On 24/01/2014 22:26, Phillips, Addison wrote:
>> The definition of "grapheme cluster" in the Unicode Glossary defers to UAX 29,
>> but the current revision (23) of that UAX doesn't actually have a formal
>> definition of "grapheme cluster", except as a cover term for default grapheme
>> clusters, extended grapheme clusters, and tailored grapheme clusters, which
>> *are* defined.
>>
>> It does, however, introduce the informal term "user-perceived character", and
>> says that grapheme clusters (by implication, of one of the above
>> varieties) are an approximation to user-perceived characters.
>
> The specific quote I think you refer to is:
>
> --
> It is important to recognize that what the user thinks of as a "character"—a basic unit of a writing system for a language—may not be just a single Unicode code point. Instead, that basic unit may be made up of multiple Unicode code points. To avoid ambiguity with the computer use of the term character, this is called a user-perceived character. For example, “G” + acute-accent is a user-perceived character: users think of it as a single character, yet is actually represented by two Unicode code points. These user-perceived characters are approximated by what is called a grapheme cluster, which can be determined programmatically.
> --
>
>>
>> This seems to me like good terminology to follow.
>>
>
> The challenge here is that Unicode (and CSS) both define the term "character" to have a specific meaning equivalent to a Unicode codepoint, i.e. the "computer use" of the term.
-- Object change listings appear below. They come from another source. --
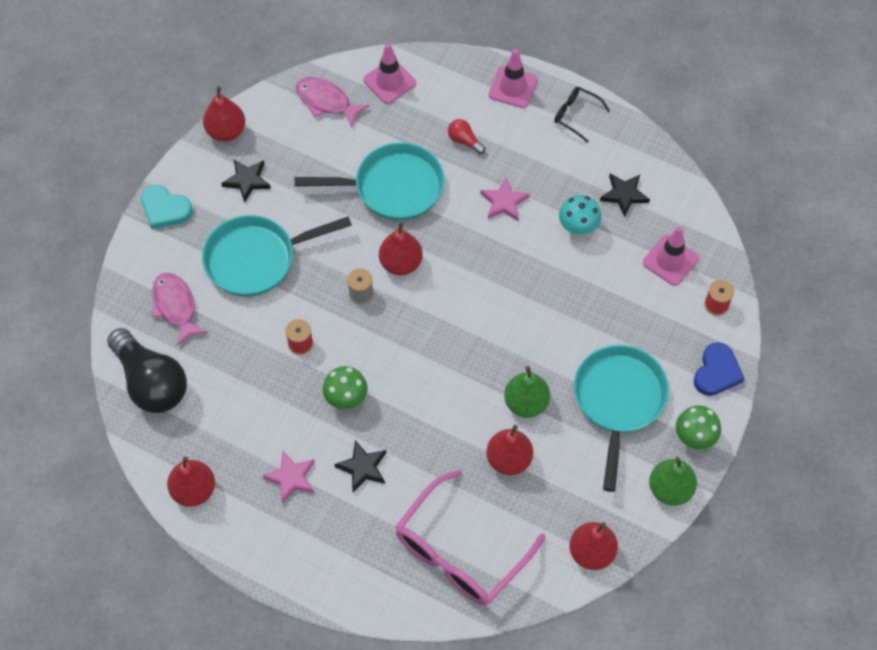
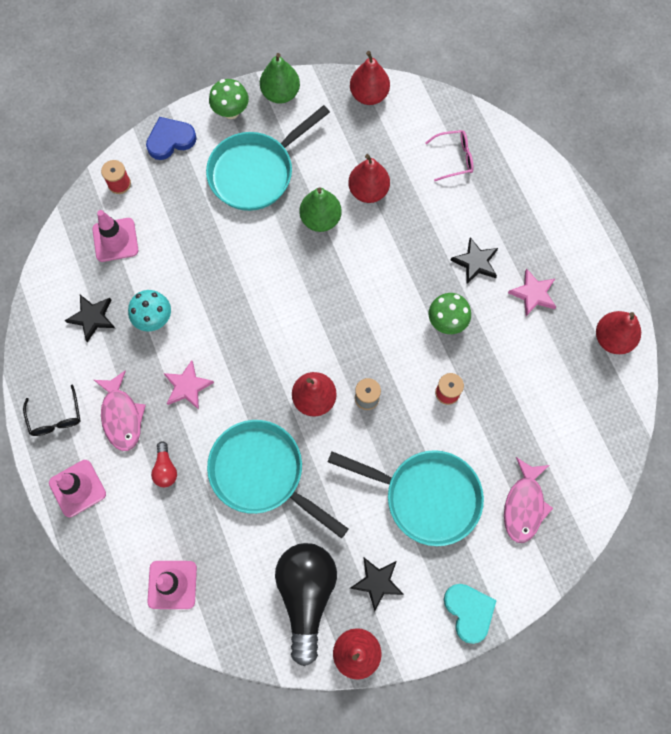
camera: 140 degrees left, 10 degrees up
(151, 382) = (589, 452): black light bulb -> black light bulb (306, 595)
(326, 101) = (244, 610): pink fish -> pink fish (121, 416)
(461, 551) = (454, 158): pink glasses -> pink glasses, size x0.46

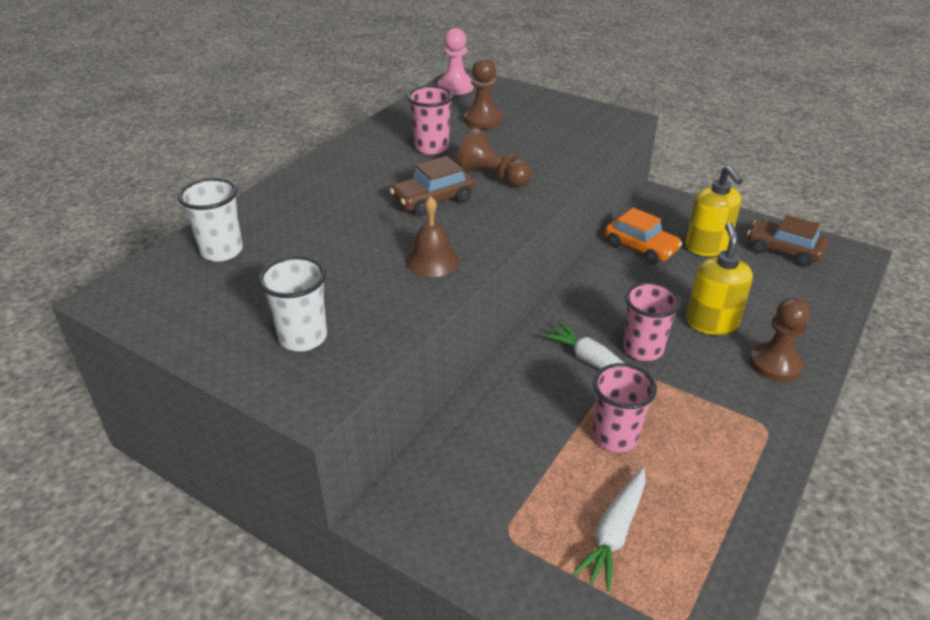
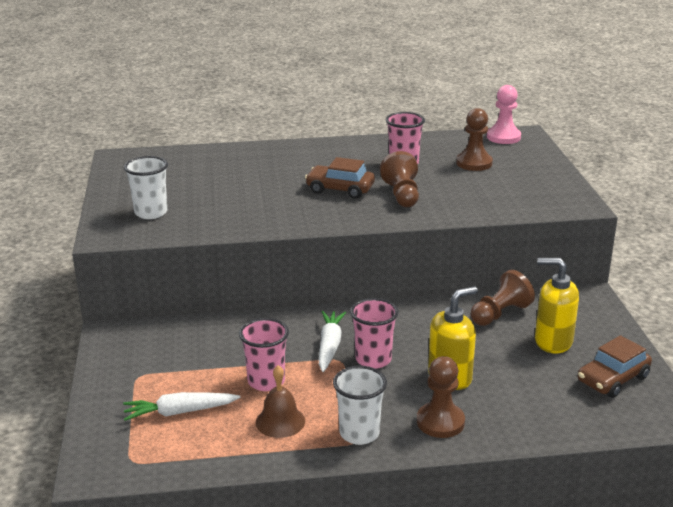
camera: 50 degrees right, 10 degrees down
(222, 251) = (193, 161): white cup -> white cup (359, 433)
(432, 261) = (273, 215): brown bell -> brown bell (280, 421)
(640, 248) = (500, 314): orange car -> brown pawn
(707, 247) = (552, 341): yellow soap dispenser -> yellow soap dispenser turned 75 degrees clockwise
(783, 250) = (613, 379): brown car -> brown car turned 120 degrees counterclockwise

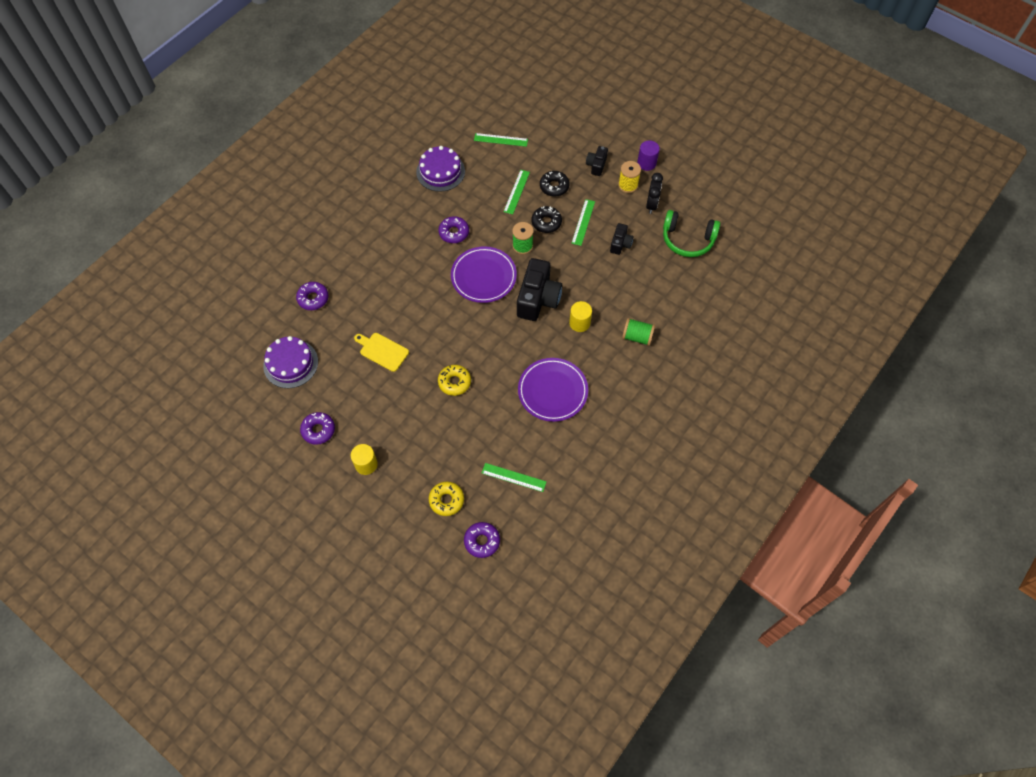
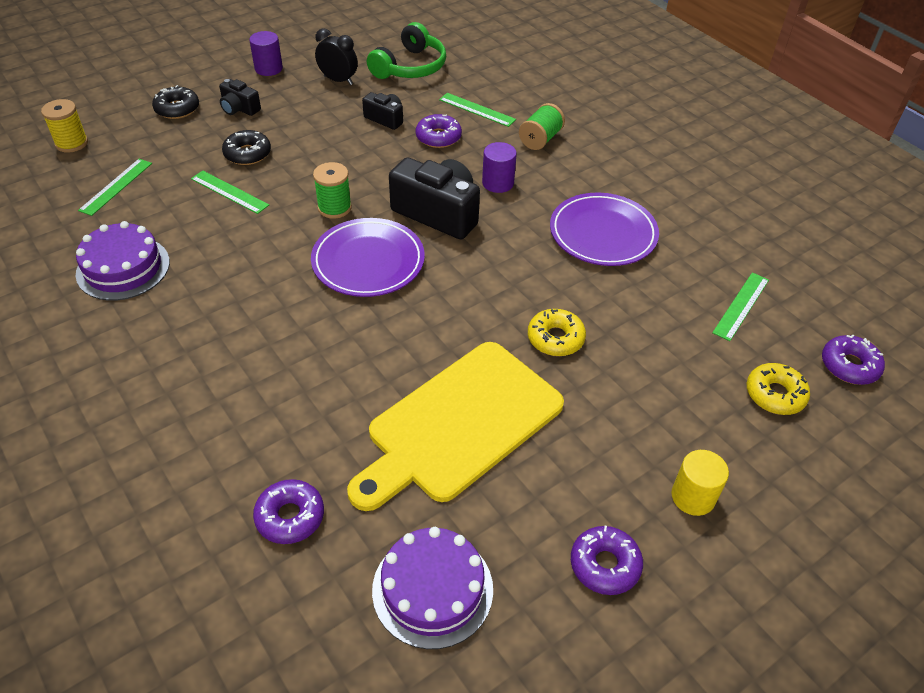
camera: 75 degrees left, 15 degrees down
(382, 351) = (460, 424): yellow cutting board -> yellow cutting board, size x2.12
(454, 232) = (261, 278): purple donut -> purple donut (438, 137)
(546, 222) = (307, 175): black donut -> black donut (177, 109)
(579, 323) = (498, 183): yellow cylinder -> purple cylinder
(583, 222) = (329, 141): green ruler -> green ruler (477, 109)
(628, 185) = (293, 91): yellow spool -> yellow spool (72, 143)

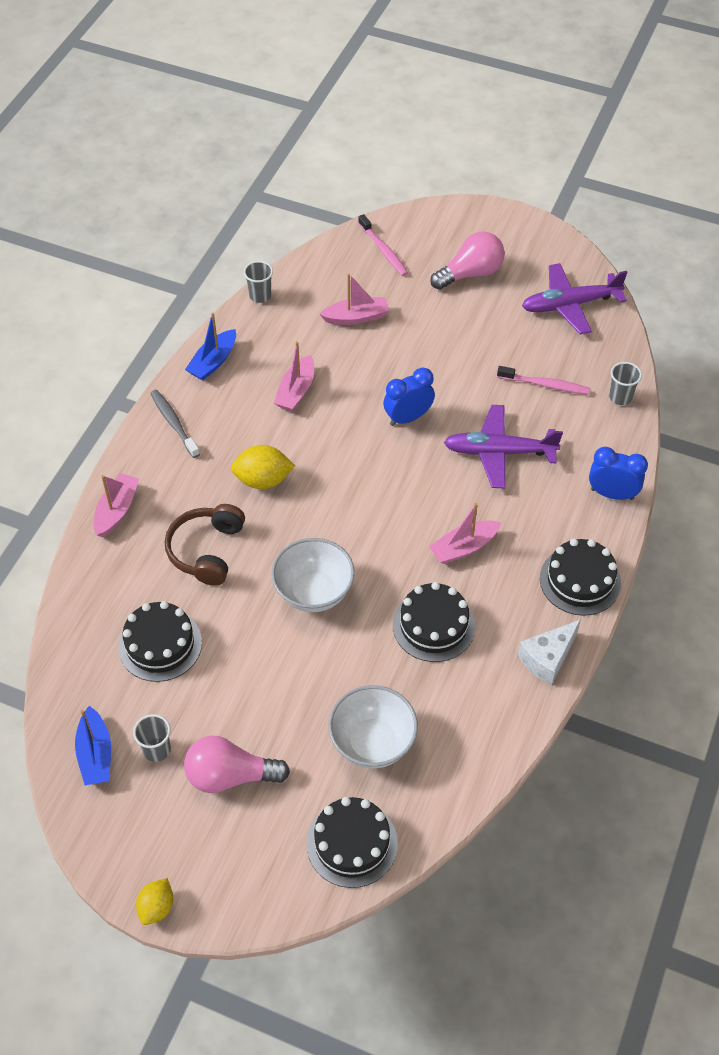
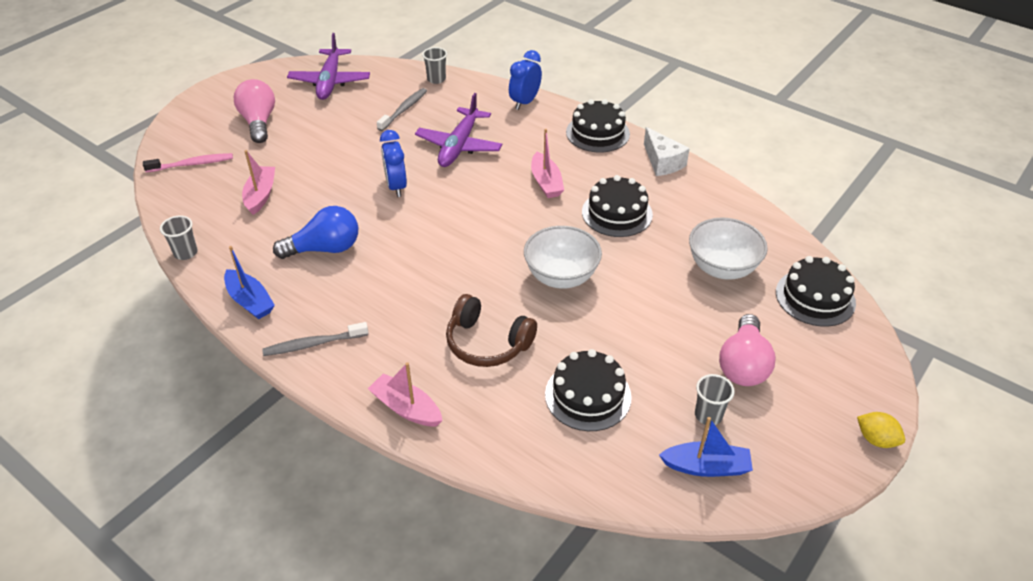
camera: 75 degrees left, 10 degrees down
(263, 480) = (420, 289): yellow lemon -> none
(296, 391) = (325, 249): pink boat -> blue light bulb
(545, 385) = (404, 110): pink toothbrush -> grey toothbrush

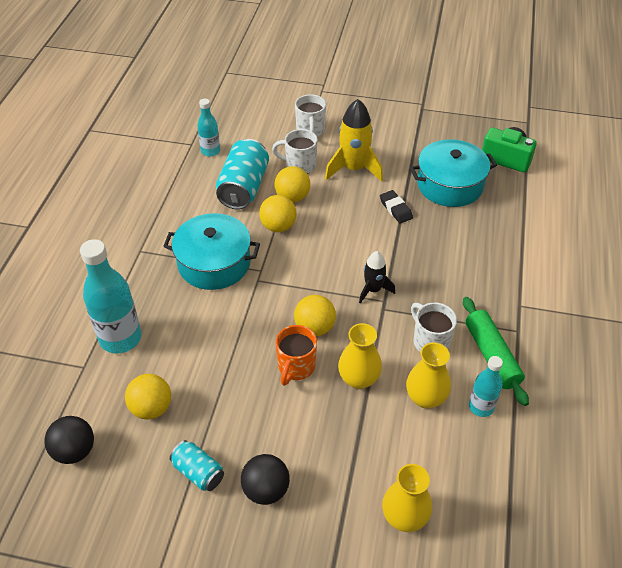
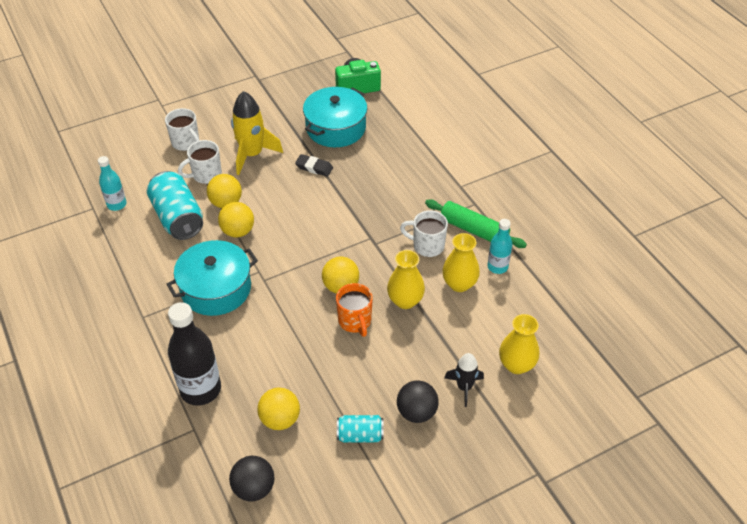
camera: 40 degrees left, 0 degrees up
(120, 338) = (200, 389): turquoise bottle -> black bottle
(373, 290) = (355, 235): black rocket -> black rocket (464, 387)

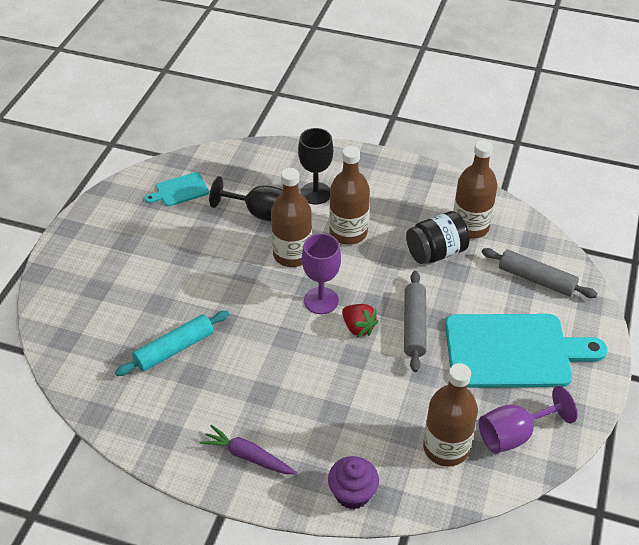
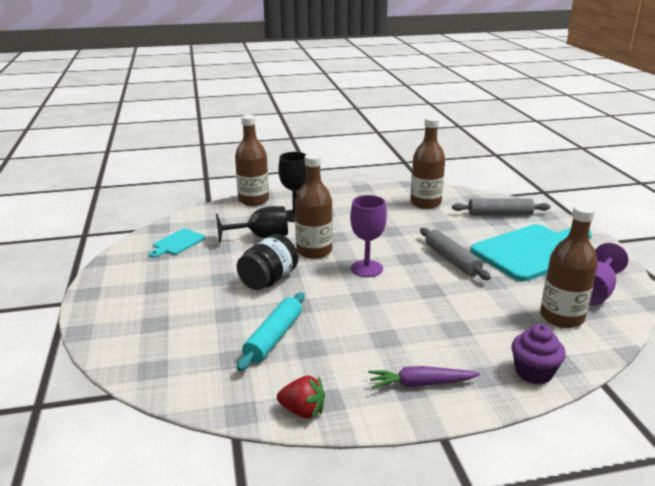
camera: 30 degrees left, 20 degrees down
(348, 233) = (344, 228): brown bottle -> brown bottle (253, 200)
(358, 327) = (413, 274): red strawberry -> red strawberry (303, 411)
(436, 252) = (418, 220): black jar -> black jar (268, 280)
CSS3 Text, however, attempts to redefine and then use the term "character" to also mean a "user-perceived character". The use of the word "character" after that point is somewhat haphazard, leading to a number of problems in understanding the spec. Our primary comment is that we'd prefer to see a term other than (unadorned) "character" used where "user-perceived character" is intended.
>
> I agree that we could use "user-perceived character" instead of "grapheme cluster". My reservation about that is that a "grapheme cluster" (of various flavors and stripes) can be "determined programmatically", which is a consideration for implementation. If the "user-perceived character" cannot be determined programmatically, it is not possible to do much with it in terms of CSS. Hence, I think using the [whatever] "grapheme cluster" terminology is useful here because that is the unit that CSS will actually operate on in the cases where "user-perceived character" is intended.
>
> The ending part of my comment (which grew out of WG discussion):
>
>>      ... Rather,  we should say that applications sometimes require additional
>>      rules beyond the use of 'grapheme clusters' in order to handle
>>      the typographic traditions of particular scripts.
>
> ... suggests that some scripts require "tailored grapheme clusters" (we're aware of claims of Indic script or language requirements in this regard) but for which there is no fully-defined tailoring to point to.
>
> HTH,
>
> Addison
>
>
Received on Friday, 21 February 2014 13:54:01 UTC